Records provided START

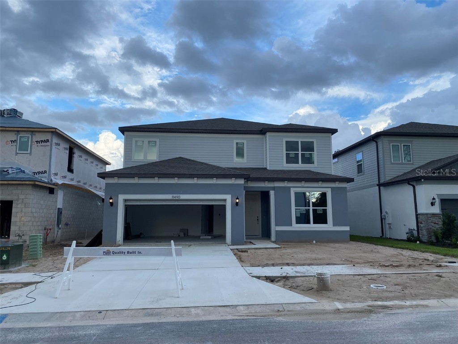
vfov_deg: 53.1
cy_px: 172
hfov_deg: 67.3
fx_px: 344
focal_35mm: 26
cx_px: 229
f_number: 1.8
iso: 32
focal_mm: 4.25
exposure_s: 1/1245
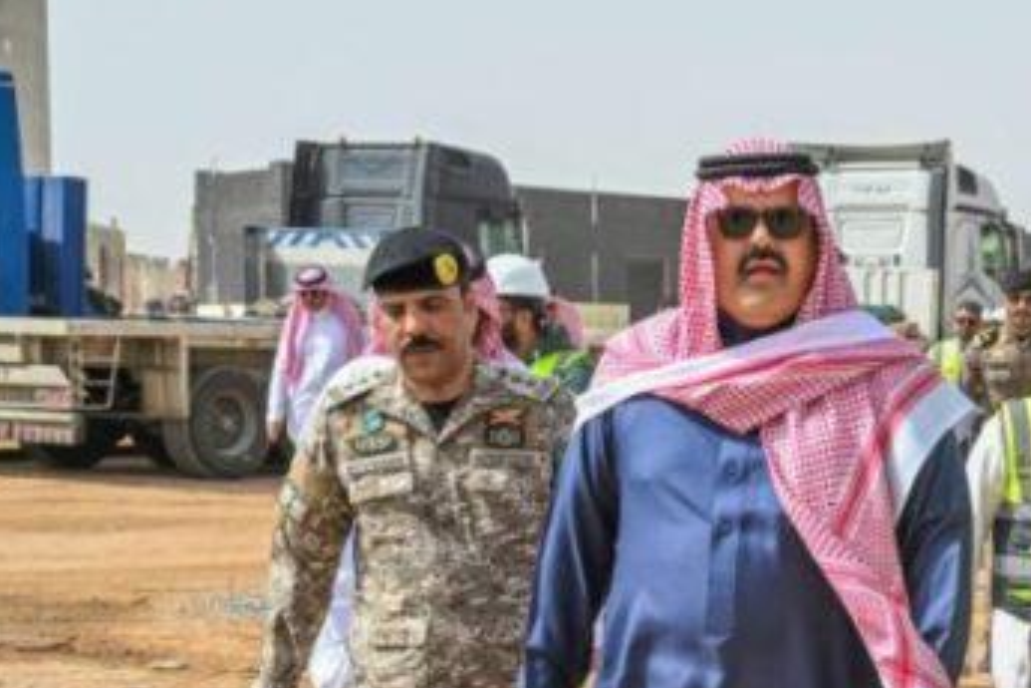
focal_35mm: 89
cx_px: 1133
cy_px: 687
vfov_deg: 15.1
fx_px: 2549
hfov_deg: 21.7
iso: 200
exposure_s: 1/320
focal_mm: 40
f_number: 9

Records provided END

Task goal: The data above needs to be retyped exactly, with the images left out.

Finished task:
vfov_deg: 53.1
cy_px: 172
hfov_deg: 67.3
fx_px: 344
focal_35mm: 26
cx_px: 229
f_number: 1.8
iso: 32
focal_mm: 4.25
exposure_s: 1/1245
focal_35mm: 89
cx_px: 1133
cy_px: 687
vfov_deg: 15.1
fx_px: 2549
hfov_deg: 21.7
iso: 200
exposure_s: 1/320
focal_mm: 40
f_number: 9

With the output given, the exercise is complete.